Controversy follows Russian offer
Controversy follows Russian offer
THE TEHRI dam project (TDP) is back in news. Even as engineering experts and scientists reiterated building such a high dam in a seismically sensitive region is hazardous, an offer from a consortium of Russian and Uzbek companies to finance the project brought joy to its proponents.
A two-day workshop organised recently in the capital by the Indian National Trust for Art and Cultural Heritage (INTACH) brought the controversy into the open. Bruce A Bolt, a University of California seismologist, explained that lack of said lack of critical knowledge about seismic activities in the Garhwal region made it difficult to deal with its unusual tectonic situation. Therefore, he said, "I believe it is important to assess each stage of the parameters in a conservative way, taking into account the consequences of failure."
The workshop generated vigorous debate on ways to make massive structures like the proposed dam less hazardous in the event of an earthquake. Most seismologists expect a major earthquake to occur in the region at any time in the next 100 years, as there has not been any tremor of great magnitude in the 300-km segment from Haridwar to Tanakpur since about 1850. "Surely, the stresses (due to the colliding plates) are progressively building up, as this segment is being strongly pressed and prodded by the Aravalli ridge of the northward-drifting Indian subcontinent," said K S Valdiya, professor of geology at Kumaon University. Only small to moderate earthquakes registering upto 7 on the Richter scale have occurred in garhwal and they were not strong enough to release the accumulated stresses, he added. Even the 1991 Uttarkashi earthquake measured just 6.6, and an 8 magnitude earthquake is needed to release accumulated stress, said other experts, including V K Gaur of the National Aeronautical Laboratory in Bangalore. He disagreed, however, with Valdiya's contention that a series of small dams would be less hazardous than a big dam. "There is not enough data to prove this," Gaur commented.
The environmental implications of Tehri dam were kept out of the workshop's purview, but the participants were unanimous that a more sophisticated analysis of the dam is essential and preferable to the analyses made so far.
Ironically, the earthquake fear is being reiterated just when the Russian-Uzbek proposal has arrived. The offer involves financing as much as 85 per cent of the project costs, currently estimated in excess of Rs 5,000 crore. The offer has come as a reprieve for the Union power ministry, which has been unable to find an alternative-funding source of funds since the break-up of the original sponsor, the erstwhile Soviet Union.
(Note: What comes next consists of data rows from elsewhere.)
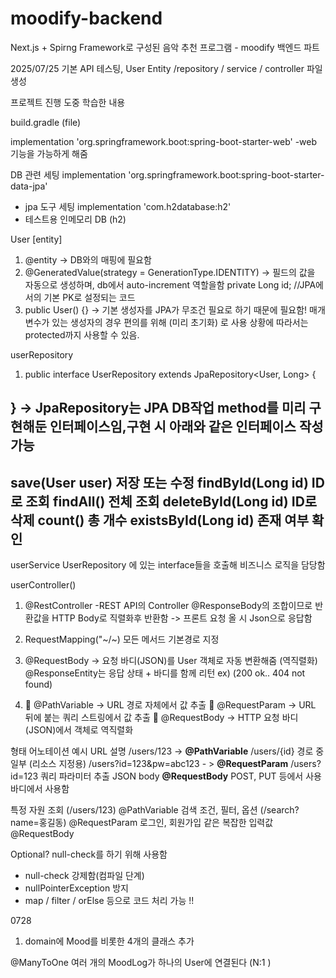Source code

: # moodify-backend
Next.js + Spirng Framework로 구성된 음악 추천 프로그램 - moodify 백엔드 파트

2025/07/25 
기본 API 테스팅,
User Entity /repository / service / controller 파일 생성

프로젝트 진행 도중 학습한 내용

build.gradle (file)

implementation 'org.springframework.boot:spring-boot-starter-web'
-web 기능을 가능하게 해줌

DB 관련 세팅
	implementation 'org.springframework.boot:spring-boot-starter-data-jpa'
- jpa 도구 세팅
	implementation 'com.h2database:h2'
- 테스트용 인메모리 DB (h2)


User [entity]
1. @entity -> DB와의 매핑에 필요함 
2. @GeneratedValue(strategy = GenerationType.IDENTITY)
-> 필드의 값을 자동으로 생성하며, db에서 auto-increment 역할을함
 private Long id;  //JPA에서의 기본 PK로 설정되는 코드
3.  public User() {} 
-> 기본 생성자를 JPA가 무조건 필요로 하기 때문에 필요함! 
매개변수가 있는 생성자의 경우 편의를 위해 (미리 초기화) 로 사용
상황에 따라서는 protected까지 사용할 수 있음.

userRepository
1. public interface UserRepository extends JpaRepository<User, Long> {

}
-> JpaRepository는 JPA DB작업 method를 미리 구현해둔 인터페이스임,구현 시 아래와 같은 인터페이스 작성 가능
------------------------------
save(User user)	저장 또는 수정
findById(Long id)	ID로 조회
findAll()	전체 조회
deleteById(Long id)	ID로 삭제
count()	총 개수
existsById(Long id)	존재 여부 확인
--------------------------------
userService 
UserRepository 에 있는 interface들을 호출해 비즈니스 로직을 담당함

userController()
1. @RestController
-REST API의 Controller
@ResponseBody의 조합이므로 반환값을 HTTP Body로 직렬화후 반환함
-> 프론트 요청 올 시 Json으로 응답함

2. RequestMapping("~/~)
모든 메서드 기본경로 지정

3. @RequestBody
-> 요청 바디(JSON)를 User 객체로 자동 변환해줌 (역직렬화)
@ResponseEntity는 응답 상태 + 바디를 함께 리턴
ex) (200 ok.. 404 not found)

4.  🔹 @PathVariable → URL 경로 자체에서 값 추출
	🔹 @RequestParam → URL 뒤에 붙는 쿼리 스트링에서 값 추출
	🔹 @RequestBody → HTTP 요청 바디(JSON)에서 객체로 역직렬화

형태	어노테이션	예시 URL	설명
/users/123	-> **@PathVariable**	/users/{id}	경로 중 일부 (리소스 지정용)
/users?id=123&pw=abc123	- > **@RequestParam**	/users?id=123	쿼리 파라미터 추출
JSON body	**@RequestBody**	POST, PUT 등에서 사용	바디에서 사용함

특정 자원 조회 (/users/123)	@PathVariable
검색 조건, 필터, 옵션 (/search?name=홍길동)	@RequestParam
로그인, 회원가입 같은 복잡한 입력값	@RequestBody


Optional?
null-check를 하기 위해 사용함
- null-check 강제함(컴파일 단계)
- nullPointerException 방지
- map / filter / orElse 등으로 코드 처리 가능 !!

0728
1) domain에 Mood를 비롯한 4개의 클래스 추가

@ManyToOne
여러 개의 MoodLog가 하나의 User에 연결된다
(N:1 )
Subsequent Russian insistence that the original soft loan terms must be stiffened had made things difficult for power ministry mandarins.
For some time now, environmentalists opposed to the Tehri dam had been complacent, believing the project would be abandoned due to lack of funding. Their fear now is that the government may be tempted to go ahead with the project after implementing steps recommended by a three-member expert committee to make the project feasible.
But Shekhar Singh, director of the Indian Institute of Public Administration, who has petitioned the Supreme Court, challenging the Tehri project, says funding "is not the critical issue. Safety of the people and environment is the main issue."
Shekhar Singh's petition, filed along with INTACH's N D Jayal last year, is pending in the Supreme Court. The ministries of power and of environment and forests have yet to file their replies and Singh concedes the petitioners themselves have not pushed the matter. "We feel it (the project) will die a natural death," he says.